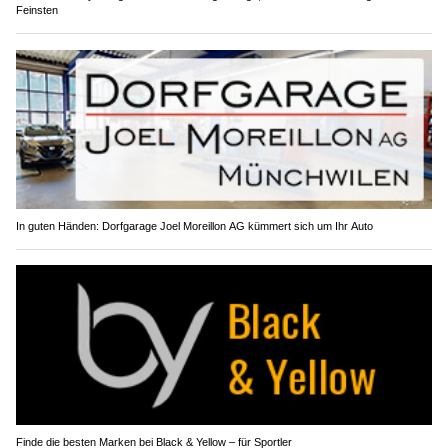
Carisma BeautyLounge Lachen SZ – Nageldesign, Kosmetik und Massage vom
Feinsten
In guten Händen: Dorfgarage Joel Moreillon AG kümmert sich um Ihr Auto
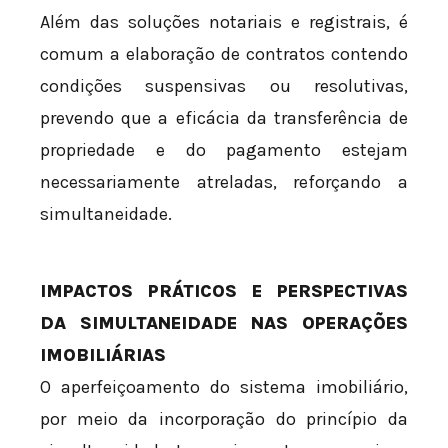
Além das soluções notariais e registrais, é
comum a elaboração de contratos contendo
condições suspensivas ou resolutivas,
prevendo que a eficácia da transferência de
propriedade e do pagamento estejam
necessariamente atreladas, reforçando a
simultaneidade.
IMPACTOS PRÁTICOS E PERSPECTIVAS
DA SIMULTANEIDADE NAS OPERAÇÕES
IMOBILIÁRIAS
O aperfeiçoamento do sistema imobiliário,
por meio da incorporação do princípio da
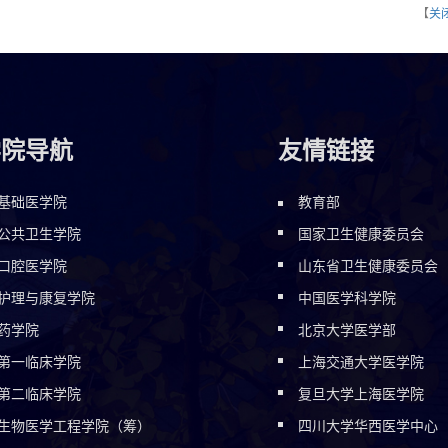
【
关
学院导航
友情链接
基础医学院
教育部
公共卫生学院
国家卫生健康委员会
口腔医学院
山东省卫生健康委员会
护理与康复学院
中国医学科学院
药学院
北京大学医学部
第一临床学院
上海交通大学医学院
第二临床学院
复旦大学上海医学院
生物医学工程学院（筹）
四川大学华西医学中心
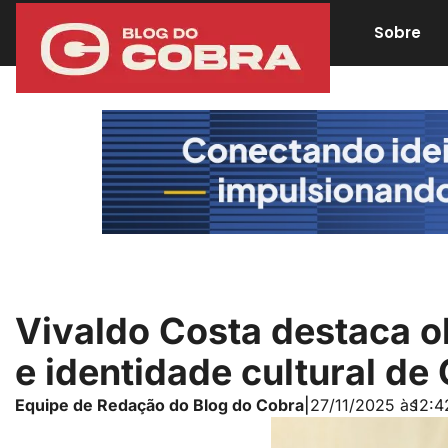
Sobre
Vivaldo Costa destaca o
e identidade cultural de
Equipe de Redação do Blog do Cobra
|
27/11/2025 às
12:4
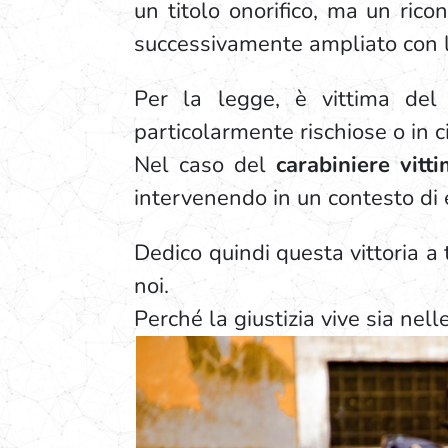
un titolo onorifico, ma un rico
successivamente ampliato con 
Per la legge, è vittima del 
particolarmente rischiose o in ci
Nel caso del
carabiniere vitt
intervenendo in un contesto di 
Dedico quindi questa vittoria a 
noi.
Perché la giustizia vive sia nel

▶ _What to produce_
Extract the lines from the start of the records through the line containing "In guten Händen: Dorfgarage", including both ends, and reproduce them verbatim. Leave the pictures out of the answer.

▶ _Task result_
Carisma BeautyLounge Lachen SZ – Nageldesign, Kosmetik und Massage vom
Feinsten
In guten Händen: Dorfgarage Joel Moreillon AG kümmert sich um Ihr Auto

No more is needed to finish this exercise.